El tema que desató la ira del jovenzuelo fue la insistente llamada de atención de una de sus profesoras, quien le reclamó en reiteradas ocasiones la presencia de su madre en el centro de estudios para hablarle sobre la pésima conducta del estudiante.
Tardó días en hacerle llegar la citación, esquivó cada mañana el reclamo de la maestra, ora con un pretexto, ora aludiendo una supuesta enfermedad de él o de su propia mamá; mientras se le fue cerrando el cuadro y solo le quedó la alternativa de enfrentar los hechos.
Fue una conversación más que una reprimenda. La profesora —con elementos del asunto tejidos poco a poco— constató la naturaleza noble y honesta de aquella mujer de pocos estudios sentada frente a ella, de la que quizás por sus arrugas en la frente y su apenada mirada, obtuvo el retrato fiel de un caso sobre el cual la Escuela —en aras de ayudar con mejores herramientas— debía ampliar la información acerca del entorno de ese adolescente, urgido de rectificar para evitarle un inminente descalabro en su vida.
No correspondía solamente in-formarle a la madre-padre sobre la precaria situación de su hijo en el centro. Tampoco bastaba hacerle firmar un papel donde quedara en blanco y negro que ya ella era consciente de los desafueros y las molestias causados por su descendiente.
Lo primordial era unir voluntades, acortar el camino entre la casa y la escuela para establecer un diálogo que volteara hacia el lado opuesto esa conducta rebelde, porque en su niñez no bastaron los muchos y denodados esfuerzos de la madre para guiarlo, sino porque igualmente estuvo omisa la voz del padre que contribuyera a compartir esa responsabilidad, no solo de la crianza, sino de aconsejar, explicar, exigir; también observar con quiénes se reúnen nuestros hijos y por qué no le dedican mayor tiempo al estudio.

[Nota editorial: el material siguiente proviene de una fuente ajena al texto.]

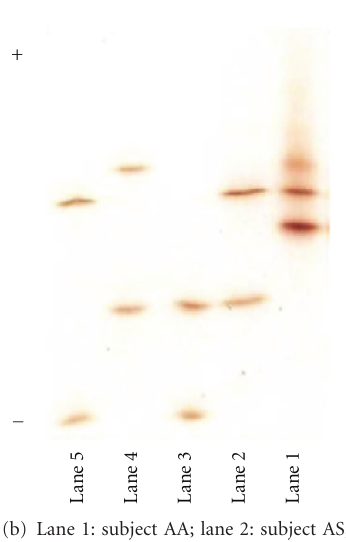
Figure 2: Electrophoresis data of the patient HbS/Hb New york.(a) Electropherogram of the blood sample of the patient with HbS/Hb New York Disease. (b) Isoelectrofocusing data for the same sample.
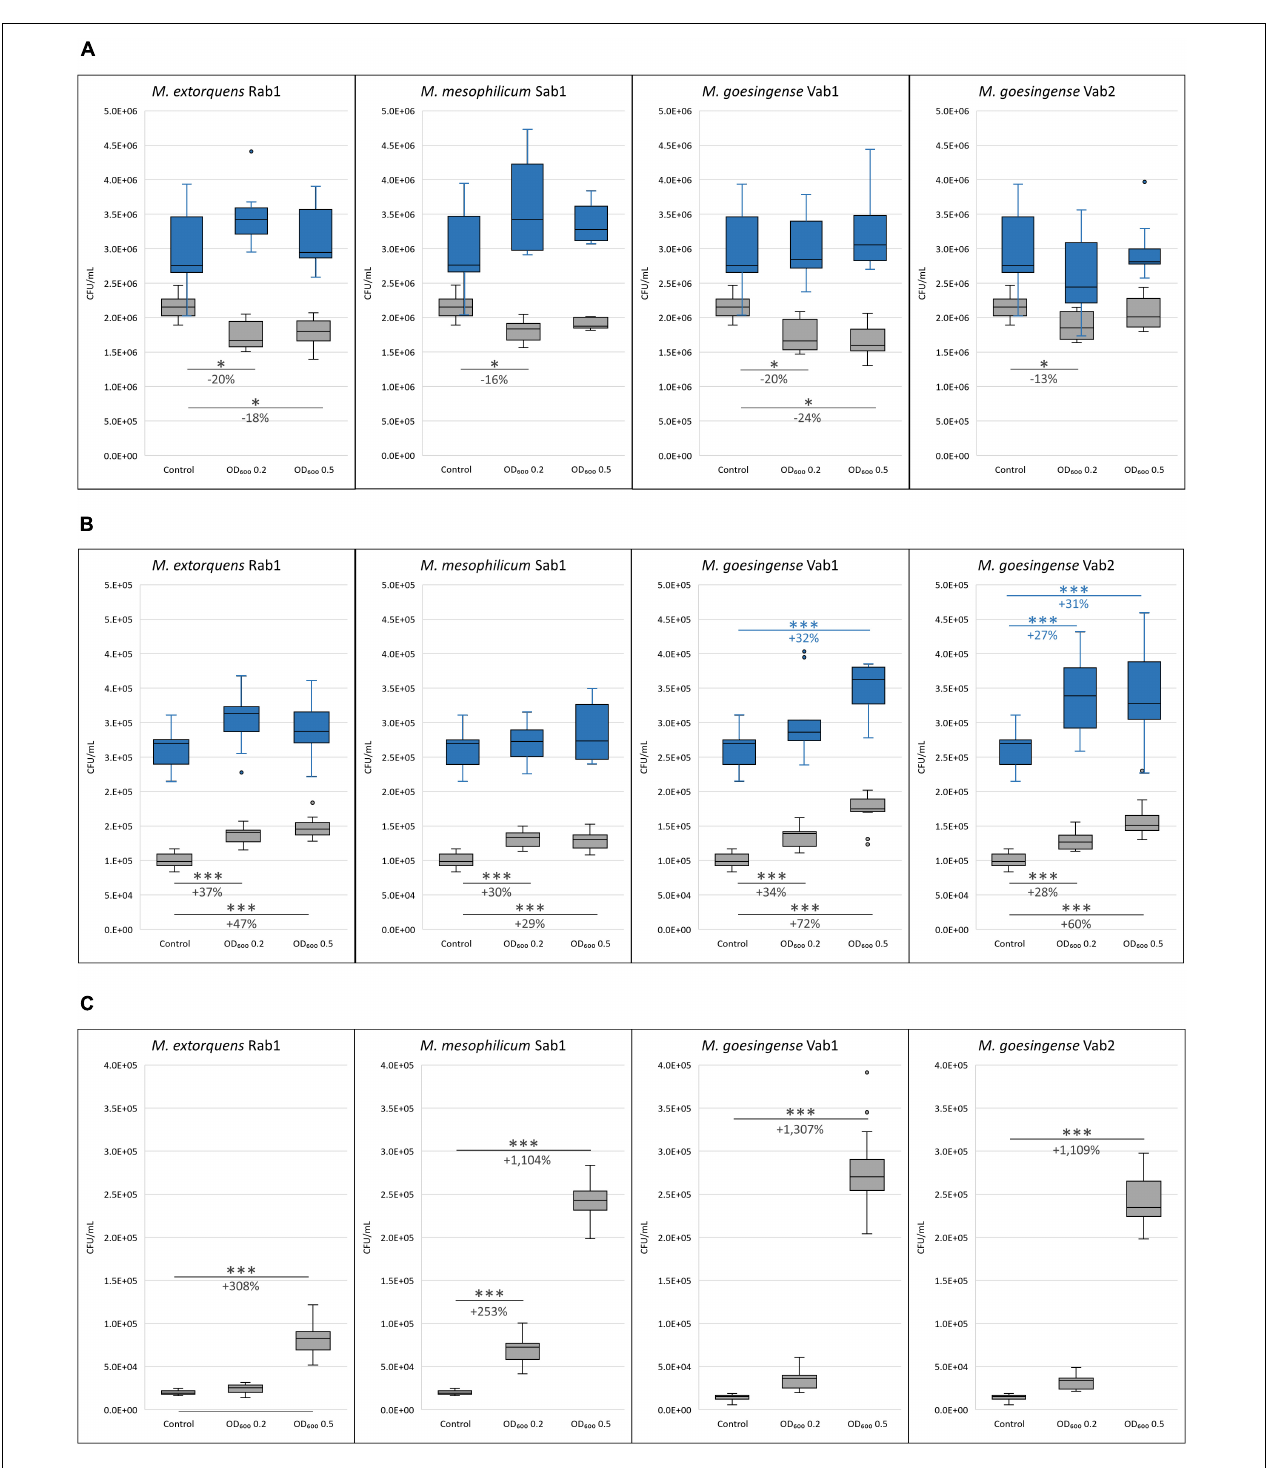
FIGURE 2 | Microalgal cell counts after seven (grsy boxes) and 14 (blue boxes) days of incubation. C. vulgaris G1-G (A) , S. vacuolatus G1-O (B) , and H. lacustris G1-R (C) were co-inoculated with four different Methylobacterium strains in two differing cell concentrations (initial cell densities: OD 600 0.2 and 0.5). Algal CFU was determined by measuring the fluorescence intensity (FI). For each box, the central line indicates the median, while the bottom and top edges of the box indicate the 25th and 75th percentiles, respectively. The whiskers extend to the most extreme data points not considered outliers. Asterisks indicate significant differences in algal cell count compared to the control ( ∗ p -value ≤ 0.05; ∗∗ p -value ≤ 0.01; ∗∗∗ p -value ≤ 0.001). The percentage of increased/reduced microalgal cell counts compared to the control is included.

Desatención a las clases, faltas de respeto, desconcentración, indisciplina. Cuando el mal ya cuajó, entonces entra en juego la medicina curativa, en lugar de aplicar a tiempo la medicina preventiva. Llegado el momento en que la desidia cala en lo profundo del cuerpo, entonces recriminar es el camino expedito para evadir las responsabilidades. Quizás en ese instante ya sea tarde para lograr el cambio.